I monitor the network and have not received alerts on unknown devices attempting to access.

My Nest Wifi has seen weird outages of everything or just individual Mesh AP's in the past.

My Chinese cleaning robot runs somewhat isolated in a guest network.

I have been accessing some government run websites which require profiles, certificates yesterday.

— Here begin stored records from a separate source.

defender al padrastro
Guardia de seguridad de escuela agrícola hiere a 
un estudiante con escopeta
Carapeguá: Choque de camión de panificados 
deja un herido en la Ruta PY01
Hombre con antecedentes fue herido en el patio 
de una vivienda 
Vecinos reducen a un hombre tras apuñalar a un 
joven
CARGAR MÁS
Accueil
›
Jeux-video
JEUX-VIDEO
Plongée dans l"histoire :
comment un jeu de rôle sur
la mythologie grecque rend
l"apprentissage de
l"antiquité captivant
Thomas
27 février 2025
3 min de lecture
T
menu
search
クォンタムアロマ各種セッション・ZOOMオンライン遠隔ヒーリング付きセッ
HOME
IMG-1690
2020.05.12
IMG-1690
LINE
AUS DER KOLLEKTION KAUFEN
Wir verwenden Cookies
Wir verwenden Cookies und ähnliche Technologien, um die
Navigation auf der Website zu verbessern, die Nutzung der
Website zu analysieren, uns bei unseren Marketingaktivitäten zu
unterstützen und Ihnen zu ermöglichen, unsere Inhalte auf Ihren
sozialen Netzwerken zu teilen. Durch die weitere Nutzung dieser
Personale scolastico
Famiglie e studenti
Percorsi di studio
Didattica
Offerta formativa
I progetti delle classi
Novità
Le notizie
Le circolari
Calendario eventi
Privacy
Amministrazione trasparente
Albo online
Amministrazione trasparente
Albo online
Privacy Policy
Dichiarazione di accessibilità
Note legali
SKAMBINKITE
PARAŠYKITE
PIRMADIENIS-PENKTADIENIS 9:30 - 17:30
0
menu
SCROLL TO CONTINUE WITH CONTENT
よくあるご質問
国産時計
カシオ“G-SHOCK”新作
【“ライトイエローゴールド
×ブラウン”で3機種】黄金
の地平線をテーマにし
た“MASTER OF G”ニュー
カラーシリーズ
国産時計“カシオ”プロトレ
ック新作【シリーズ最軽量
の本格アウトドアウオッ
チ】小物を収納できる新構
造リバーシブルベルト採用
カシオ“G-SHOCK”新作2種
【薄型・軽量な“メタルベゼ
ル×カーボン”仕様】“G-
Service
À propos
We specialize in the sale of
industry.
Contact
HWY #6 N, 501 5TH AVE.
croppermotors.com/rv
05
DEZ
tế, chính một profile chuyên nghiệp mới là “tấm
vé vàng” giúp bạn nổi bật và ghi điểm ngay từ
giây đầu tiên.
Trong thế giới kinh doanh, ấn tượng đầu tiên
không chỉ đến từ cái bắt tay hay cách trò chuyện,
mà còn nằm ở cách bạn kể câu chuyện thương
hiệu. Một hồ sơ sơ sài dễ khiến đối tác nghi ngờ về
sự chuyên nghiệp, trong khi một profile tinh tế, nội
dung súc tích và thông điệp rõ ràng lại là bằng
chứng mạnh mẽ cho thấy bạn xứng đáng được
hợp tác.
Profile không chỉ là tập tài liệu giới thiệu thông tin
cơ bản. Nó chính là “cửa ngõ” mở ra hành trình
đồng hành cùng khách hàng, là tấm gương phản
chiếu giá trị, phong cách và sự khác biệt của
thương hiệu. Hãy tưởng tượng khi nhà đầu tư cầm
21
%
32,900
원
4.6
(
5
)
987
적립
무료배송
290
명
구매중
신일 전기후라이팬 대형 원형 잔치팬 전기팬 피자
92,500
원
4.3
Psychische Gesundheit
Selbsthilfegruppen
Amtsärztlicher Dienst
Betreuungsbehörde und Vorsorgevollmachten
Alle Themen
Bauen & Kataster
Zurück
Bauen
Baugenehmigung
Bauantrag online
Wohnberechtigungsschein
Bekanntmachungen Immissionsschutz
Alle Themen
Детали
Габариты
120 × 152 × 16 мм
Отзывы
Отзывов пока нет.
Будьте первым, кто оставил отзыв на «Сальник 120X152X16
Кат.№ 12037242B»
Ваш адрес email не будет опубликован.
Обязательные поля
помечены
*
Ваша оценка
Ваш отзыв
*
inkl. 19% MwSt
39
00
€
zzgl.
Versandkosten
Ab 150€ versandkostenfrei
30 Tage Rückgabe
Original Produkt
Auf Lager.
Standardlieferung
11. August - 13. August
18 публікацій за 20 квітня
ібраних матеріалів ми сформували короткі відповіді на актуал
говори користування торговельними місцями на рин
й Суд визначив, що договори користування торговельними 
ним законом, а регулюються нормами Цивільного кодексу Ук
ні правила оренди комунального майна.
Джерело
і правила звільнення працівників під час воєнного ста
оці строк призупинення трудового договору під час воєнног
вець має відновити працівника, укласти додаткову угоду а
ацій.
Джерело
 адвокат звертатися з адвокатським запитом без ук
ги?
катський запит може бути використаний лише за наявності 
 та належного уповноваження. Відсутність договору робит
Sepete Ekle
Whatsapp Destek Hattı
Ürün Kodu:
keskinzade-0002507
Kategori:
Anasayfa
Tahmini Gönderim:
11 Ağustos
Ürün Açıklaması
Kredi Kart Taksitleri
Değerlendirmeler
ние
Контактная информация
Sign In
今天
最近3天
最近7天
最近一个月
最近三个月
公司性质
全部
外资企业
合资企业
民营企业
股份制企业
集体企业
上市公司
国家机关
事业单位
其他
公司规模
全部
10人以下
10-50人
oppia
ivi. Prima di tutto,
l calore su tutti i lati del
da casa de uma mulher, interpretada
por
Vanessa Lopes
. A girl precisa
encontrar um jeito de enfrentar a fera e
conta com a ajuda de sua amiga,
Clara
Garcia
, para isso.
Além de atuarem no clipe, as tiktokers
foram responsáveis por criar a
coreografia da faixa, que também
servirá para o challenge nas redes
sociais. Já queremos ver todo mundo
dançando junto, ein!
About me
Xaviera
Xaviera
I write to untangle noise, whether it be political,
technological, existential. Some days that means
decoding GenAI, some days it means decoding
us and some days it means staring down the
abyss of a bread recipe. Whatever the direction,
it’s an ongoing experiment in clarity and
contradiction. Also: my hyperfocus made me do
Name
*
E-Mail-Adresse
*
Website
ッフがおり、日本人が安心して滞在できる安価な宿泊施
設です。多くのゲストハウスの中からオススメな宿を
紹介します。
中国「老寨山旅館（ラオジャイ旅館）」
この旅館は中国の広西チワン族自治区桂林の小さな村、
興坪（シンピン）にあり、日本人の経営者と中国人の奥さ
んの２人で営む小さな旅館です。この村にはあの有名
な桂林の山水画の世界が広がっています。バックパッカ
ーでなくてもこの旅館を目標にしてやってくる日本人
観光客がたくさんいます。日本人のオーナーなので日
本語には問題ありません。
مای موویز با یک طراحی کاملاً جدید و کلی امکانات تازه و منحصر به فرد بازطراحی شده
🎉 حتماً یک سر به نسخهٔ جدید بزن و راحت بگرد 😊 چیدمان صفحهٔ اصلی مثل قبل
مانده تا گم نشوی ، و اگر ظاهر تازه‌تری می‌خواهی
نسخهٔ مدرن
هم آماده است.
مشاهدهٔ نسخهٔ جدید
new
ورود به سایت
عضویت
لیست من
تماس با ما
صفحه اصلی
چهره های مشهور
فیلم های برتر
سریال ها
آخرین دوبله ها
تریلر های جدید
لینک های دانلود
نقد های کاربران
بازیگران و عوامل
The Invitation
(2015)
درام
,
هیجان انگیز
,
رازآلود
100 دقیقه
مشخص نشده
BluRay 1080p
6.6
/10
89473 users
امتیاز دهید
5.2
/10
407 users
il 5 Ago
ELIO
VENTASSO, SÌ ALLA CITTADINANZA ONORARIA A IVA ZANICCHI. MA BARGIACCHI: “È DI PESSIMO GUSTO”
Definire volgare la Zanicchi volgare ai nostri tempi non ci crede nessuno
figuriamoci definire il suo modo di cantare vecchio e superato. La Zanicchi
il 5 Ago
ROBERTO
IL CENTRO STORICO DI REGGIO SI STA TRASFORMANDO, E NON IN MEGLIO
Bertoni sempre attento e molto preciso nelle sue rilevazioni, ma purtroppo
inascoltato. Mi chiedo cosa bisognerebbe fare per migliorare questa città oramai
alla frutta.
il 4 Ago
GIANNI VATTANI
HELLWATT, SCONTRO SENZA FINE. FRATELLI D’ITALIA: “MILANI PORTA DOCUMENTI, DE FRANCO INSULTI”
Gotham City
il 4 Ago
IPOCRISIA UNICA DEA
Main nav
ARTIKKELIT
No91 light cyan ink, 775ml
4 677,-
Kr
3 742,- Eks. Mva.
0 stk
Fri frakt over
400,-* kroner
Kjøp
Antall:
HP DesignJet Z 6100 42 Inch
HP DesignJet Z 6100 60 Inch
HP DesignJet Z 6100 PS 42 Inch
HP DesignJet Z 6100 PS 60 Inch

14.1.1 seems to have been released during the night to which I have not updated yet.

What might be the origin of this message?

What is the nature of ServicesExtension?

What did denying imply?

What would opening have risked?

Should I investigate it further?

I am taking security serious and have to.

I do use Setapp on this Mac. That could be relevant as it did some rather deep and weird stuff leading to issues a couple of OS versions back. I also have CleanMyMac on the machine, of which I make very reduced and relatively savvy use only for very specific tasks with all automation and backup stuff turned off, understanding that it is a mostly unnecessary and risky app.